** Exercise material **
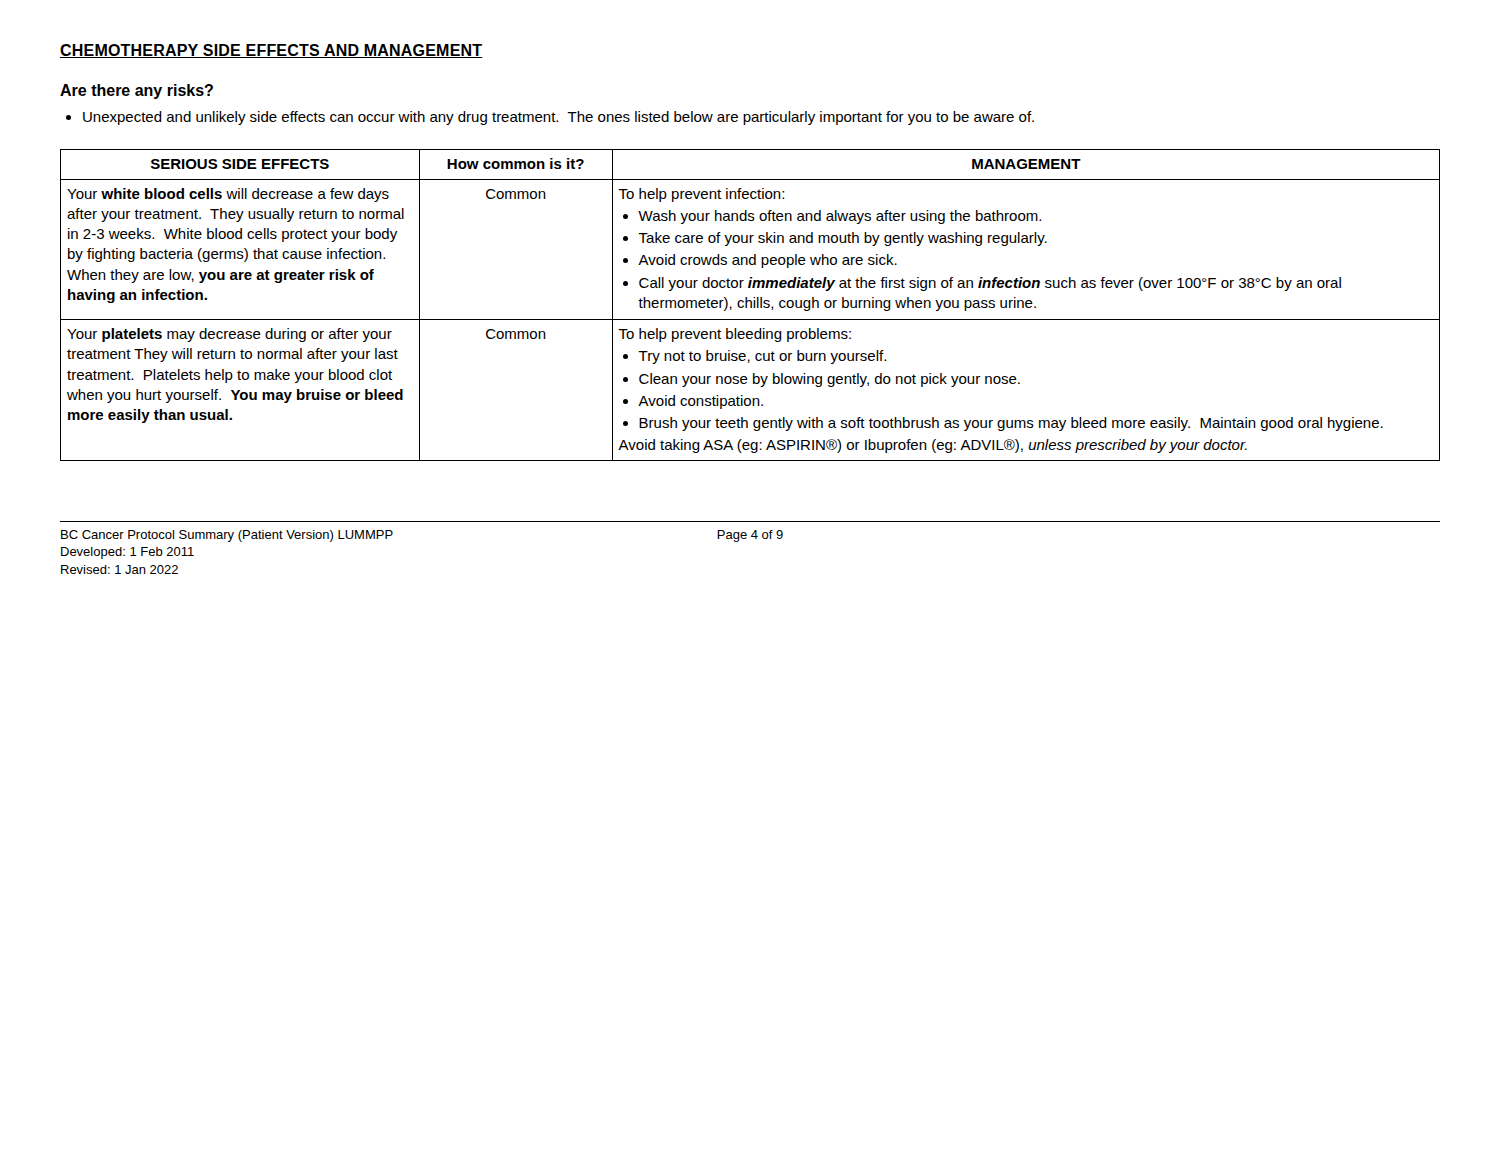CHEMOTHERAPY SIDE EFFECTS AND MANAGEMENT
Are there any risks?
Unexpected and unlikely side effects can occur with any drug treatment. The ones listed below are particularly important for you to be aware of.
| SERIOUS SIDE EFFECTS | How common is it? | MANAGEMENT |
| --- | --- | --- |
| Your white blood cells will decrease a few days after your treatment. They usually return to normal in 2-3 weeks. White blood cells protect your body by fighting bacteria (germs) that cause infection. When they are low, you are at greater risk of having an infection. | Common | To help prevent infection: Wash your hands often and always after using the bathroom. Take care of your skin and mouth by gently washing regularly. Avoid crowds and people who are sick. Call your doctor immediately at the first sign of an infection such as fever (over 100°F or 38°C by an oral thermometer), chills, cough or burning when you pass urine. |
| Your platelets may decrease during or after your treatment They will return to normal after your last treatment. Platelets help to make your blood clot when you hurt yourself. You may bruise or bleed more easily than usual. | Common | To help prevent bleeding problems: Try not to bruise, cut or burn yourself. Clean your nose by blowing gently, do not pick your nose. Avoid constipation. Brush your teeth gently with a soft toothbrush as your gums may bleed more easily. Maintain good oral hygiene. Avoid taking ASA (eg: ASPIRIN®) or Ibuprofen (eg: ADVIL®), unless prescribed by your doctor. |
BC Cancer Protocol Summary (Patient Version) LUMMPP
Developed: 1 Feb 2011
Revised: 1 Jan 2022
Page 4 of 9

** Task goal **
The copy should hold every entry above word for word and none of the pictures.

** The completed task **
CHEMOTHERAPY SIDE EFFECTS AND MANAGEMENT
Are there any risks?
Unexpected and unlikely side effects can occur with any drug treatment. The ones listed below are particularly important for you to be aware of.
| SERIOUS SIDE EFFECTS | How common is it? | MANAGEMENT |
| --- | --- | --- |
| Your white blood cells will decrease a few days after your treatment. They usually return to normal in 2-3 weeks. White blood cells protect your body by fighting bacteria (germs) that cause infection. When they are low, you are at greater risk of having an infection. | Common | To help prevent infection: Wash your hands often and always after using the bathroom. Take care of your skin and mouth by gently washing regularly. Avoid crowds and people who are sick. Call your doctor immediately at the first sign of an infection such as fever (over 100°F or 38°C by an oral thermometer), chills, cough or burning when you pass urine. |
| Your platelets may decrease during or after your treatment They will return to normal after your last treatment. Platelets help to make your blood clot when you hurt yourself. You may bruise or bleed more easily than usual. | Common | To help prevent bleeding problems: Try not to bruise, cut or burn yourself. Clean your nose by blowing gently, do not pick your nose. Avoid constipation. Brush your teeth gently with a soft toothbrush as your gums may bleed more easily. Maintain good oral hygiene. Avoid taking ASA (eg: ASPIRIN®) or Ibuprofen (eg: ADVIL®), unless prescribed by your doctor. |
BC Cancer Protocol Summary (Patient Version) LUMMPP
Developed: 1 Feb 2011
Revised: 1 Jan 2022
Page 4 of 9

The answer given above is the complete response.